Tests are not only meant to check the correctness of the code. They also serve as documentation and disclose coupling reusability issues. They should be easy to create simple and intention revealing. Unit tests may require other objects to collaborate, but they address only the unit of interest. Integration tests are meant to prove that groups of objects collaborate with each other correctly. They test the entire chain of behavior. General approach should be to create unit tests for every class, that test the public API. And that should be started on the smallest, simplest, most untangled object.

💡 100% test coverage == 100% of the code should be exercised during unit tests 100% test coverage != 100% of the public methods should have their own personal tests

Tests that are too much coupled to implementation details should be omitted. While all code needs to be tested, some tests aren’t worth writing.
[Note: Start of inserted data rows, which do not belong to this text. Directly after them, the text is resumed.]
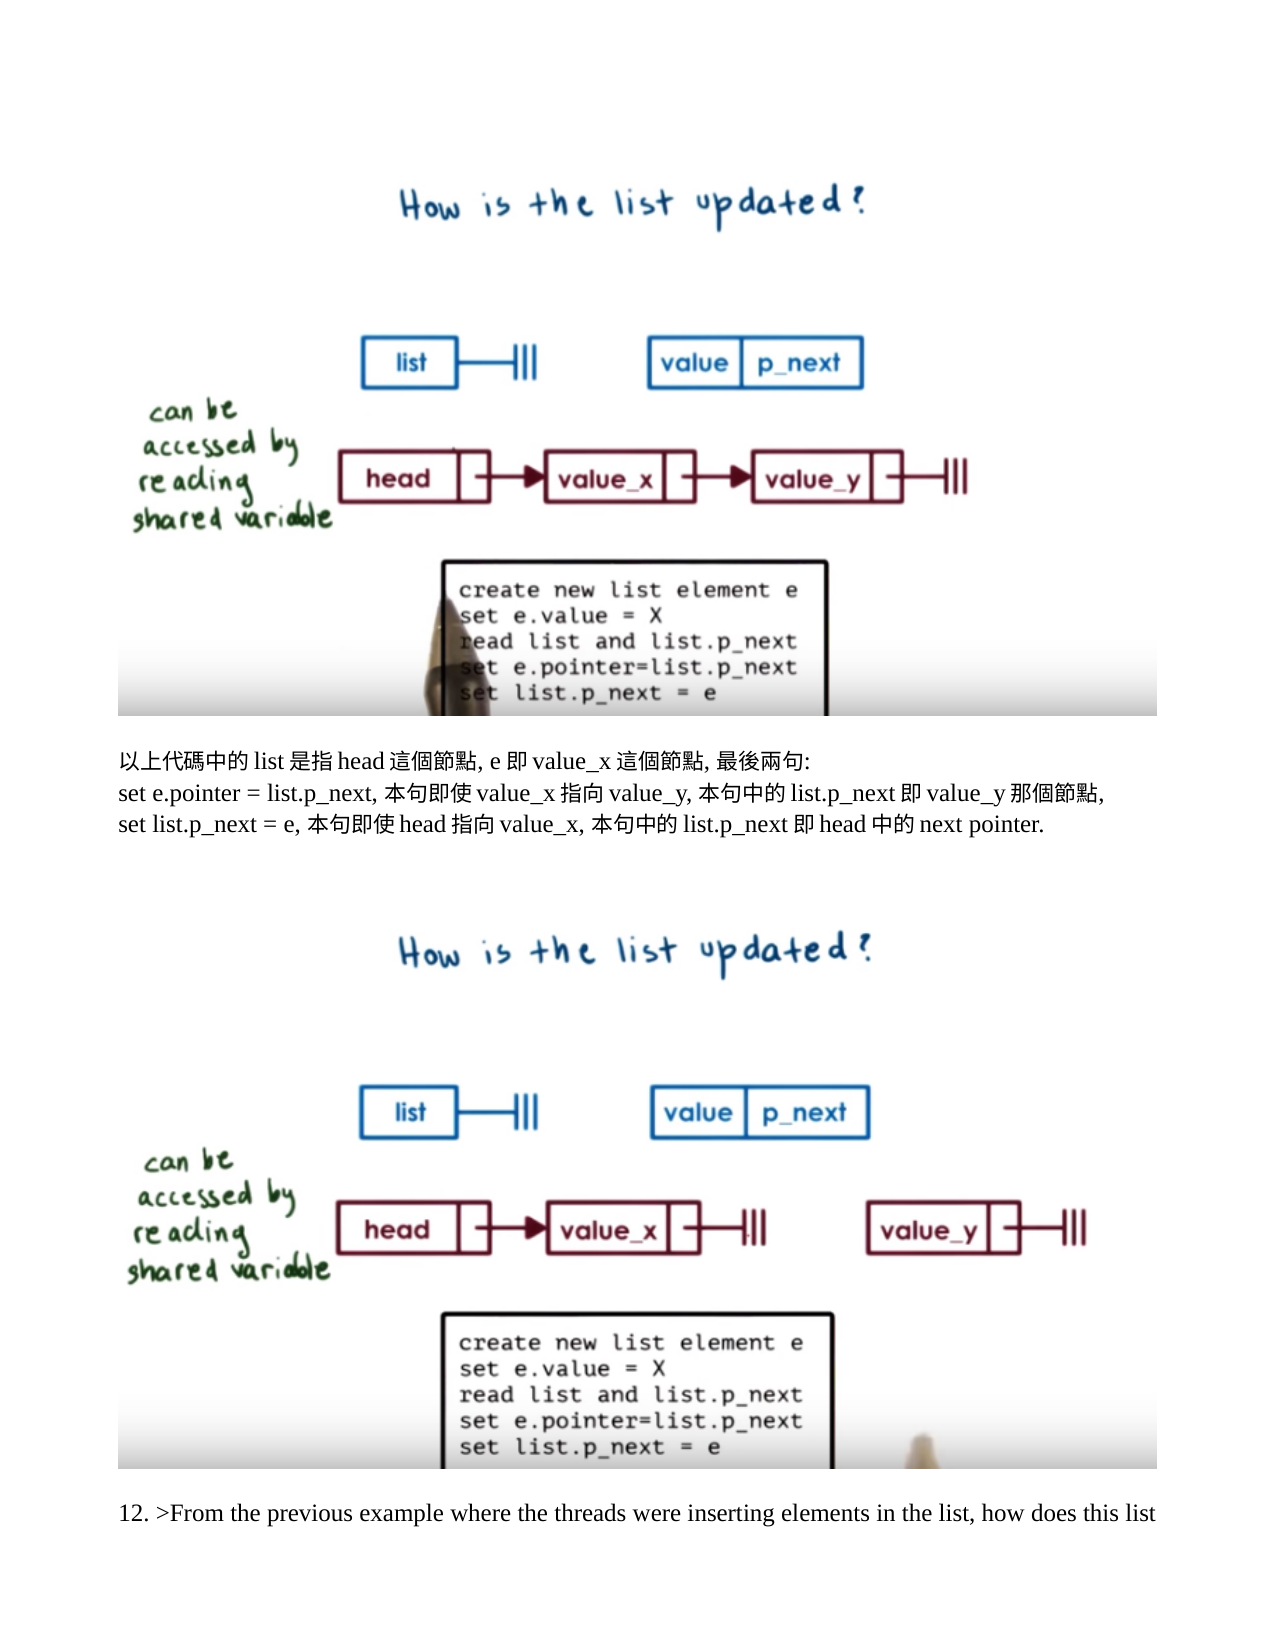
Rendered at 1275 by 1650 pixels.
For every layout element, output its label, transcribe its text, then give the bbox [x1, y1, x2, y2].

text 12. >From the previous example where the threads were inserting elements in the list, how does this list [118, 1498, 1157, 1527]
text 以上代碼中的list是指head這個節點, e即value_x這個節點, 最後兩句: [118, 744, 1157, 776]
picture [118, 925, 1157, 1469]
text set e.pointer = list.p_next, 本句即使value_x指向value_y, 本句中的list.p_next即value_y那個節點, [118, 776, 1157, 807]
picture [118, 175, 1157, 716]
text set list.p_next = e, 本句即使head指向value_x, 本句中的list.p_next即head中的next pointer. [118, 807, 1157, 839]
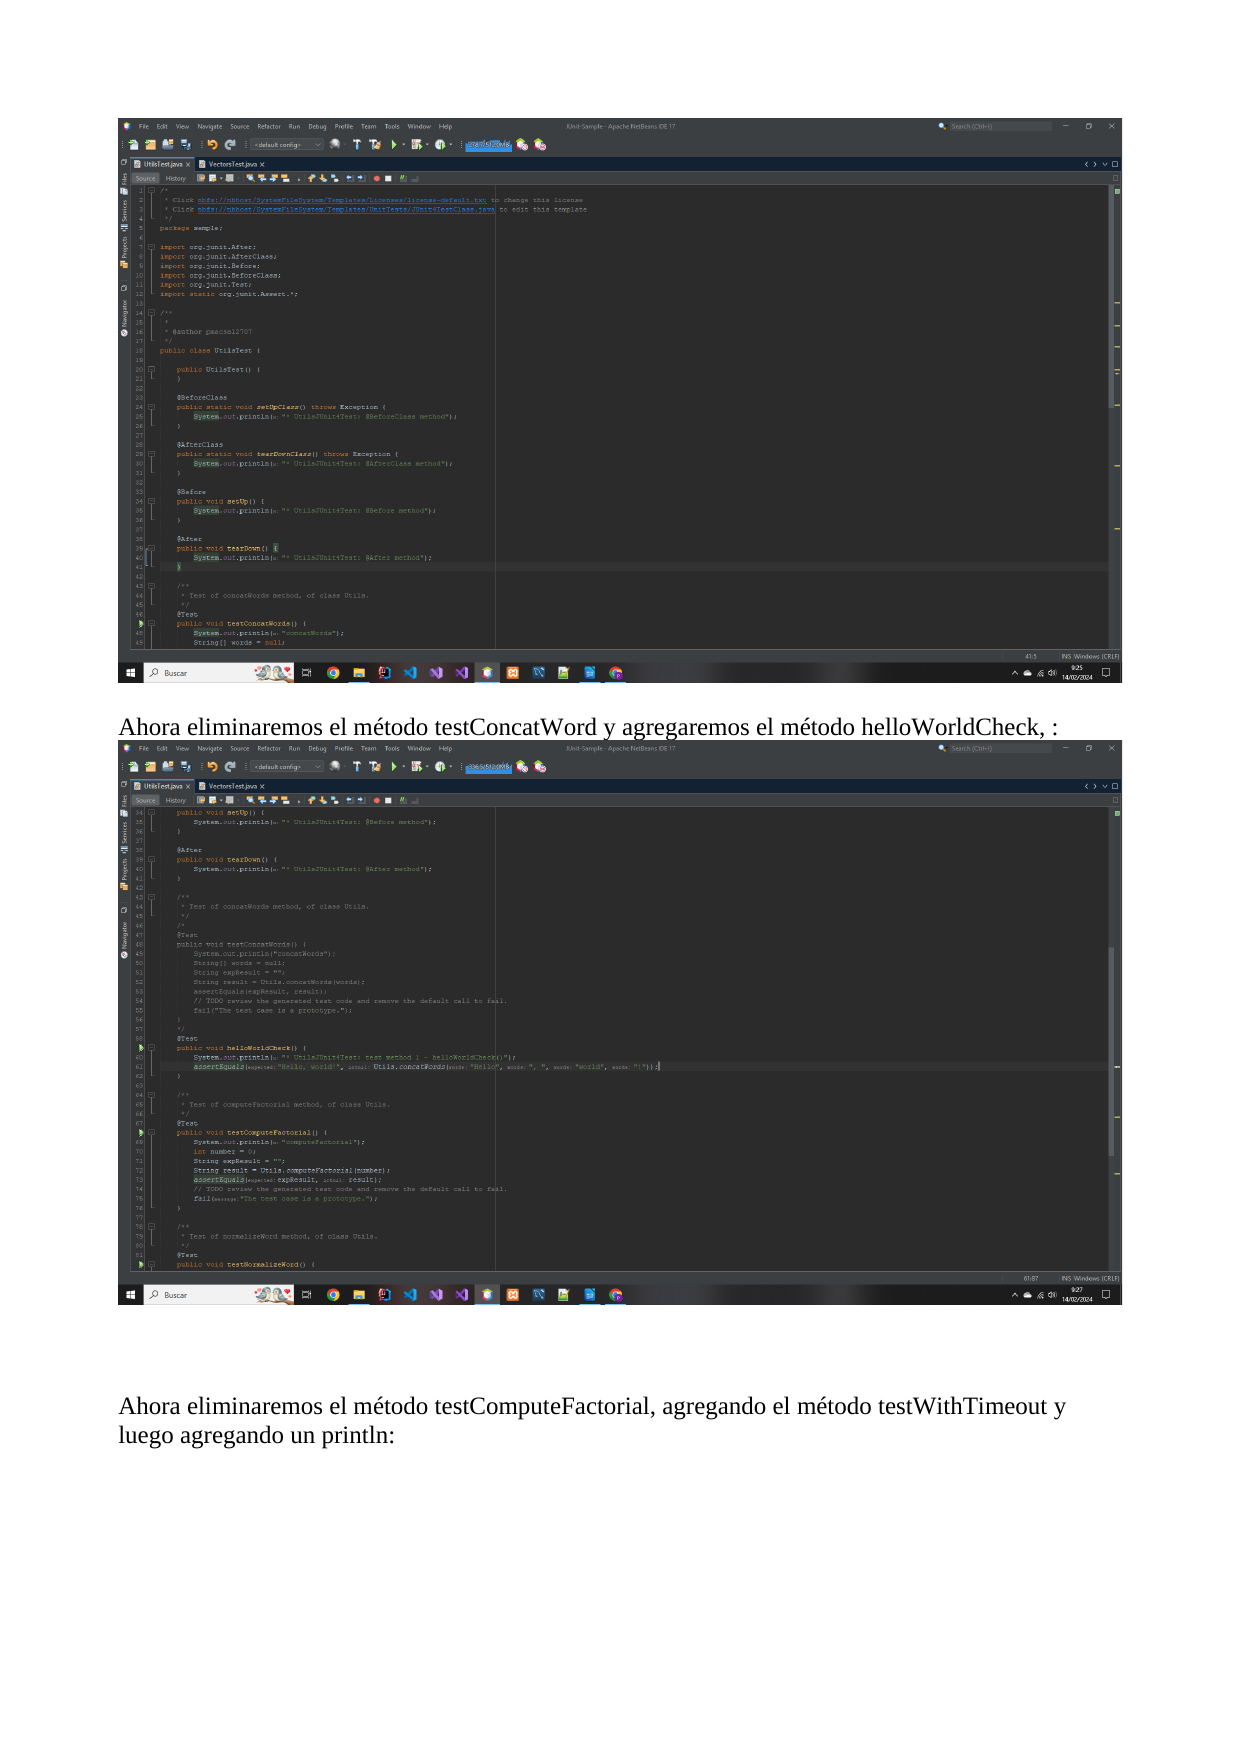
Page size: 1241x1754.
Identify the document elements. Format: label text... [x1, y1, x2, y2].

text Ahora eliminaremos el método testConcatWord y agregaremos el método helloWorldCheck, : [118, 712, 1122, 740]
text Ahora eliminaremos el método testComputeFactorial, agregando el método testWithTimeout y luego agregando un println: [118, 1391, 1122, 1449]
picture [118, 740, 1123, 1305]
picture [118, 118, 1123, 683]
💡 "Object oriented programming rule that prohibits the use of pattern names in class names. [...] Class names should reflect concepts in your domain, not the patterns used to create them."

When designed with the following features, object-oriented code can interact with new and unanticipated variants without having to change:

  1. Variants are isolated. They’re usually isolated in some kind of object, often a new class.

  2. Variant selection is isolated. Selection happens in factories, which may be as simple as isolated conditionals that choose a class.

  3. Message senders and receivers are loosely coupled. This is commonly accomplished by injecting dependencies.

  4. Variants are interchangeable. Message senders treat injected objects as equivalent players of identical roles.